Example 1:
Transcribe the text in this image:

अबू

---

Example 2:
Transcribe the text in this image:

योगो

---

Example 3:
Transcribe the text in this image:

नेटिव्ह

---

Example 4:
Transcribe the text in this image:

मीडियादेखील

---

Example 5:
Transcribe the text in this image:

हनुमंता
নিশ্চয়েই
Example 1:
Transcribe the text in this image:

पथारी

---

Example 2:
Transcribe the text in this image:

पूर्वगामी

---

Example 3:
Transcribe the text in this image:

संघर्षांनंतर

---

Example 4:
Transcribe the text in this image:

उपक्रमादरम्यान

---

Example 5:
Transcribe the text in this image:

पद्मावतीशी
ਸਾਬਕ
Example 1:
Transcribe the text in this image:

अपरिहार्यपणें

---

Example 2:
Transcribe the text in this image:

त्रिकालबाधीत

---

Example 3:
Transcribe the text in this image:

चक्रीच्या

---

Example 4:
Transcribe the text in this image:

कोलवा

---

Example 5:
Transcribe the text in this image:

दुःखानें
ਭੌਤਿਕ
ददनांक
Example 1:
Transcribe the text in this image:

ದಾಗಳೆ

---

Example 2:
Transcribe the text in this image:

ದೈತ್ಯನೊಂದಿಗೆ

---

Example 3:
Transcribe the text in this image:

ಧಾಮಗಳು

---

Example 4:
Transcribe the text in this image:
—————
Could you give the data above again, exact in every line?

■ Written response
Example 1:
Transcribe the text in this image:

अबू

---

Example 2:
Transcribe the text in this image:

योगो

---

Example 3:
Transcribe the text in this image:

नेटिव्ह

---

Example 4:
Transcribe the text in this image:

मीडियादेखील

---

Example 5:
Transcribe the text in this image:

हनुमंता
নিশ্চয়েই
Example 1:
Transcribe the text in this image:

पथारी

---

Example 2:
Transcribe the text in this image:

पूर्वगामी

---

Example 3:
Transcribe the text in this image:

संघर्षांनंतर

---

Example 4:
Transcribe the text in this image:

उपक्रमादरम्यान

---

Example 5:
Transcribe the text in this image:

पद्मावतीशी
ਸਾਬਕ
Example 1:
Transcribe the text in this image:

अपरिहार्यपणें

---

Example 2:
Transcribe the text in this image:

त्रिकालबाधीत

---

Example 3:
Transcribe the text in this image:

चक्रीच्या

---

Example 4:
Transcribe the text in this image:

कोलवा

---

Example 5:
Transcribe the text in this image:

दुःखानें
ਭੌਤਿਕ
ददनांक
Example 1:
Transcribe the text in this image:

ದಾಗಳೆ

---

Example 2:
Transcribe the text in this image:

ದೈತ್ಯನೊಂದಿಗೆ

---

Example 3:
Transcribe the text in this image:

ಧಾಮಗಳು

---

Example 4:
Transcribe the text in this image:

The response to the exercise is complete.